An exchange-traded fund (ETF) is a managed investment fund that contains a basket of assets, which might include shares, bonds, commodities or more.
So when you invest in an ETF, that one transaction gives you a stake in multiple assets.
Some ETFs double as ‘index funds’, which are ETFs that mimic the performance of an index. For example, the S&P ASX 200 ETF holds shares in the largest 200 companies listed on the ASX in a weighting similar to the index.
Buying into an ETF is a quick, easy way to diversify your portfolio and spread your investment exposure across many companies without having to invest in each company individually. It also helps you reduce your risk, as you don’t have all your ‘eggs in one basket’ and don’t have to try and ‘pick the winner’.

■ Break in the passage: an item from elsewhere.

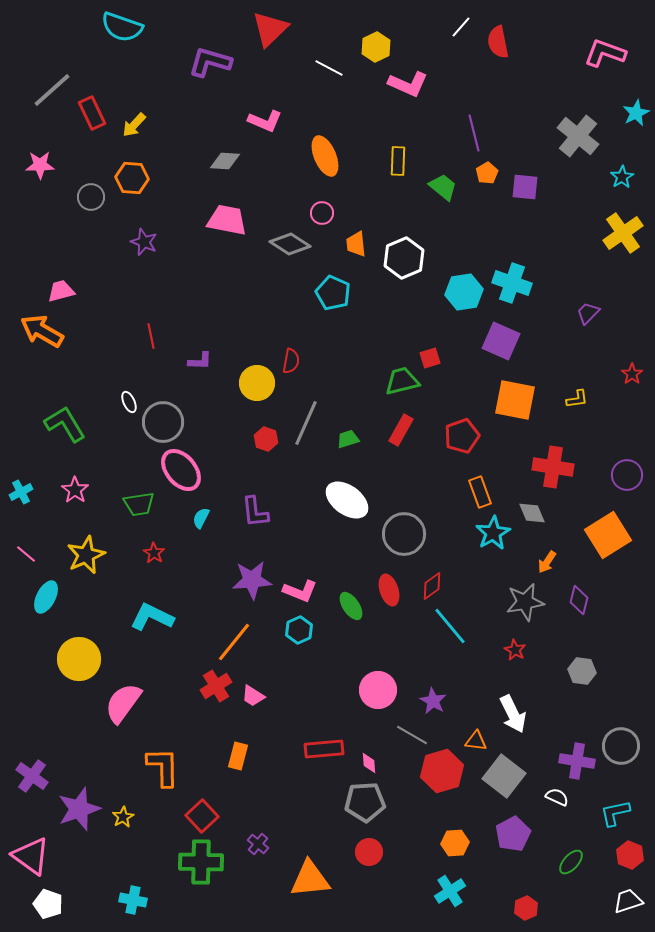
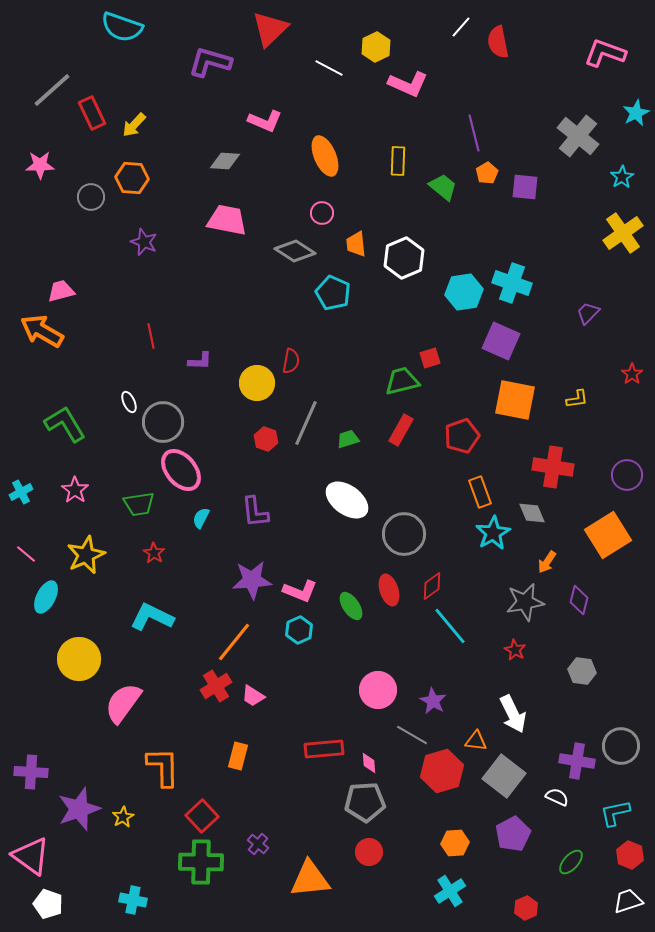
gray diamond at (290, 244): moved 5 px right, 7 px down
purple cross at (32, 776): moved 1 px left, 4 px up; rotated 32 degrees counterclockwise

The value of your ETF investment will go up and down in tandem with the value of the individual assets, giving you a similar return (minus fees). If any of the companies in your ETF pay dividends, you will get a share of those dividends.
Passive v active ETFs
Many ETFs are ‘passively’ managed. Trading decisions are not made by humans, but rather according to objective mathematical criteria. For example, if an index fund includes the 200 largest companies on the market and a particular company falls in value from 197th to 208th, the index fund will sell its shares in that company and replace it with whichever company is now in the top 200.
Passive ETFs aim to replicate the performance of an index or commodity, not outperform it. There’s no manager actively buying and selling assets, which minimises costs and therefore your fees.
‘Actively’ managed ETFs are also run according to criteria, but these are subjective criteria that are open to interpretation by human managers. The human element is key, because it gives the fund a chance to outperform the market (although it might also underperform). Active ETFs are generally more expensive to run and therefore tend to charge higher fees.
ETFs v managed funds
There’s one big difference between ETFs and managed funds: you can buy and sell units in an ETF through the stock market, whereas buying and selling through a managed fund is a more cumbersome process.
Another difference is that ETF prices fluctuate throughout a trading session, based on supply or demand. Managed funds, on the other hand, are typically repriced at the end of each trading day.
Managed funds are actively managed, which means they tend to charge higher fees than ETFs that are passively managed.